Google Reducing Ranking Potential for Low-Quality Exact Domains

Yep, the title is exactly what it sounds like. Google just came out with an algorithm change that “Will reduce low-quality ‘exact-match’ domains in search results.”

All of this came from a Tweet recently put out by Matt Cutts, the Head of Webspam at Google.

Google Low-Quality Exact-match Tweet

Somehow this one slipped through my SEO information filtering finger tips. But our head of IT, James Baker brought it to my attention. James said:

“So how exactly does Google determine these ‘Low-Quality’ exact match domains?”

My response:

“Well, I’m sure it’s based on the quality of the content, external links and amount of social shares, +1s etc.”

Limited Impact

Google seems to be saying that pretty much all updates lately have a limited impact (they don’t want anyone to freak), but this one does seem fairly small. According to Search Engine Land, “Cutts said this will impact 0.6% of English-US queries to a noticeable degree. He added it is “unrelated to Panda/Penguin. Panda is a Google algorithm filter aimed at fighting low quality content; Penguin is one aimed at fighting web spam.”

Commentary Around the Web

Many people feel that exact match domains are dropping out of the index already and more will start to fall throughout the week. There has been some chatter already in webmaster forums that exact match domains are losing rankings.

Historical Perspective on Google Exact Match Domain

Over the years an exact match domain has been an easier domain to get ranked.
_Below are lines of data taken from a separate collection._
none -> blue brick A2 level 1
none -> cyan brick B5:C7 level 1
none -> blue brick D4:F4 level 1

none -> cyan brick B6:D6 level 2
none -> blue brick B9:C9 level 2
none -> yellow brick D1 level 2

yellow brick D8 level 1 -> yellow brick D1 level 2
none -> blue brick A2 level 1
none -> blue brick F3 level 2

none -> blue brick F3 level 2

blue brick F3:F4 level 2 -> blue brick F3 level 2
For example, is easier to get ranked for the term “coupons” then (trust us we know we worked with and they had a leg up). Google has attributed a good amount of value to the exact match. However, search engine optimization experts have of course realized it and exploited it. In many cases SEO experts have acquired an exact match and built many links to it quickly, hoping that they can make a few bucks before getting kicked out of the index for this blackhat practice.
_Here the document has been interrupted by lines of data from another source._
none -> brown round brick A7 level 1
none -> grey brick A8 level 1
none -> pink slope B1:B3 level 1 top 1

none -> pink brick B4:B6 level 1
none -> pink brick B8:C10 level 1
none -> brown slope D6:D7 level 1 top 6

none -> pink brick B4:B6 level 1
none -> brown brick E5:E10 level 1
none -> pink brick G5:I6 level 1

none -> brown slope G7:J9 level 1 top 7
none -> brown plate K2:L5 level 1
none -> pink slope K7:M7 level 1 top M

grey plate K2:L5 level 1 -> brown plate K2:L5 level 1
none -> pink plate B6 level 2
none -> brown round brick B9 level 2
Side Note: I recently saw this for a website trying to rank for SEO in a many different locations. They bought tons of exact domains in the locations they were trying to rank and drove excessive exact match anchor text external links to them. They got the rankings for about 3 weeks but then Google removed them.

A Note on Bing

Bing has definitely favored exact match domains. SEO Inc. conducted a test not too long ago comparing Google vs. Bing ranking for exact match domains when analyzing the same keywords. The ultimate result was that Bing favored exact match even more than Google.

Summing up the Google Low-Quality Exact Match Update

Google is working very hard to fight webspam in any way, shape or form. They are also trying to scare SEO’s straight in my opinion.

What this is really doing is evening the playing field and making traditional marketing methods fuse much more closely with online marketing. For example, instead of buying a bunch of text links to try to rank in Google, a better move would be to create amazing content and run an exciting viral campaign. Of course, don’t forget to have a great site structure to support your keywords as well.